Collected data:
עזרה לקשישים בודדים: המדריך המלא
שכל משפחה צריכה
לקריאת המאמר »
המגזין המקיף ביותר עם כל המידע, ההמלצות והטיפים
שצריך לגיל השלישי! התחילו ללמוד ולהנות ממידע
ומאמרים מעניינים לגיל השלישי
* * *
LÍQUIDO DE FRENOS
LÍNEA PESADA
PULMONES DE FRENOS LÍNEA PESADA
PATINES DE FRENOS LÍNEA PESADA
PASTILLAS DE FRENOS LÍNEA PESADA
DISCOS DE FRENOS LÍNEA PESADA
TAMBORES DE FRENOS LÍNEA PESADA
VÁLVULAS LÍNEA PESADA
==
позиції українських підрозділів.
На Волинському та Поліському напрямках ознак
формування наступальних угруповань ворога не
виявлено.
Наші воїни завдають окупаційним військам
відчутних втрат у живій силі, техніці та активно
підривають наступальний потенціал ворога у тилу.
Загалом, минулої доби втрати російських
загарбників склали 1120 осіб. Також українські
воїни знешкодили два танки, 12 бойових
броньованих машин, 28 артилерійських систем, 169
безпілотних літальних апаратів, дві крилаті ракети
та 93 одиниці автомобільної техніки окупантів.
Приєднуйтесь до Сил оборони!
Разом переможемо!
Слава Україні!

▶ _Required work_
Write out exactly the lines that fall from the line with "עזרה לקשישים בודדים: המדריך המלא" to the line with "ומאמרים מעניינים לגיל השלישי" in the records above, keeping both ends.

▶ _Solved problem_
עזרה לקשישים בודדים: המדריך המלא
שכל משפחה צריכה
לקריאת המאמר »
המגזין המקיף ביותר עם כל המידע, ההמלצות והטיפים
שצריך לגיל השלישי! התחילו ללמוד ולהנות ממידע
ומאמרים מעניינים לגיל השלישי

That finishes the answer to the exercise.